有一天,我一个同学从外地来了。正在陪他喝酒,派出所通知我,在我的管区发现了一具女尸。我的头“嗡”的就大了。
赶到发现尸体的地点,就在老张的出租屋内,“按摩女”租的那间。
局领导和刑警都到了,问我基本情况,我支支吾吾说不清楚。其实我从来就没有见过这个“按摩女”,她的资料,仅限于登记暂住时的内容。
老张夫妇很肯定地说,这个死者就是“按摩女”。因为已经超过交房租的日子有好多天了,一直也没见到人,老张的老伴叨唠了几次,再不交房租,就租给别人。今天刚好有个男的来找她,说菊(按摩女的名字)是他的女朋友,已经失踪几天了,知道她在这里租了一间屋子,过来看看。当时门上有一把明锁,就当着大家的面撬开。房间里没有生炉子,很冷,没见屋子里有人。可是,床上被子凌乱,菊的棉衣挂在门后,桌子上还有一瓶没有喝完的绿茶。再找,看见床边有一只鞋,胡乱地扔在那里,就掀开搭下来的床单,却见菊趴在床下,早已经死了。据说,手机不见了,身上也没钱,倒是在棉衣口袋里有一些零钱。
^^^^
能把上面出租屋命案节选里从“局领导和刑警都到了,问我基本”到“倒是在棉衣口袋里有一些零钱。”的这段文字一字不改地抄下来吗?

**数据节选**
^^^^
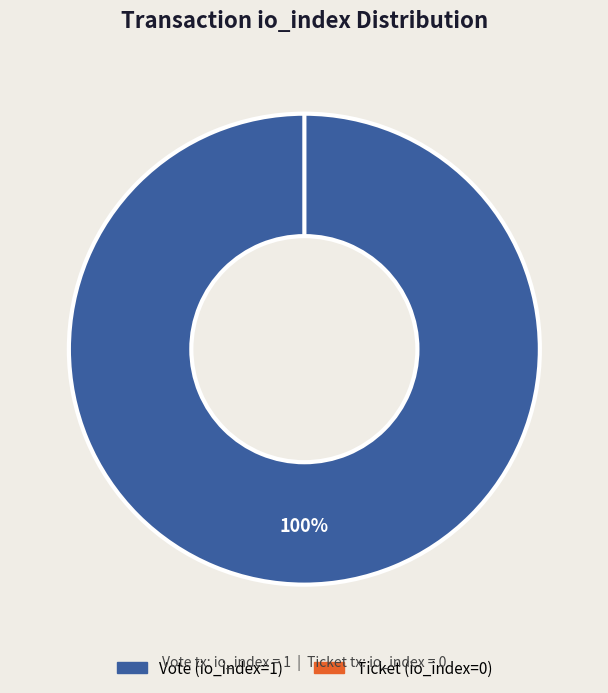

Does any single category account for the majority?

Yes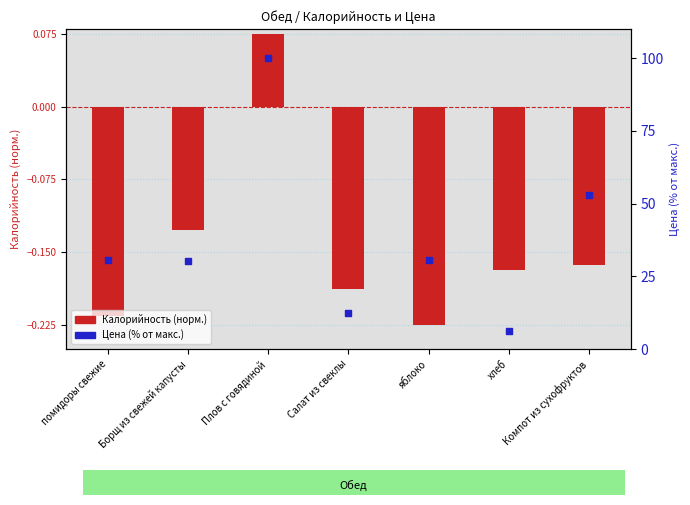

What are all the series names shown in the legend?

Калорийность (норм.), Цена (% от макс.)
^^^^
**本题解答**
局领导和刑警都到了,问我基本情况,我支支吾吾说不清楚。其实我从来就没有见过这个“按摩女”,她的资料,仅限于登记暂住时的内容。
老张夫妇很肯定地说,这个死者就是“按摩女”。因为已经超过交房租的日子有好多天了,一直也没见到人,老张的老伴叨唠了几次,再不交房租,就租给别人。今天刚好有个男的来找她,说菊(按摩女的名字)是他的女朋友,已经失踪几天了,知道她在这里租了一间屋子,过来看看。当时门上有一把明锁,就当着大家的面撬开。房间里没有生炉子,很冷,没见屋子里有人。可是,床上被子凌乱,菊的棉衣挂在门后,桌子上还有一瓶没有喝完的绿茶。再找,看见床边有一只鞋,胡乱地扔在那里,就掀开搭下来的床单,却见菊趴在床下,早已经死了。据说,手机不见了,身上也没钱,倒是在棉衣口袋里有一些零钱。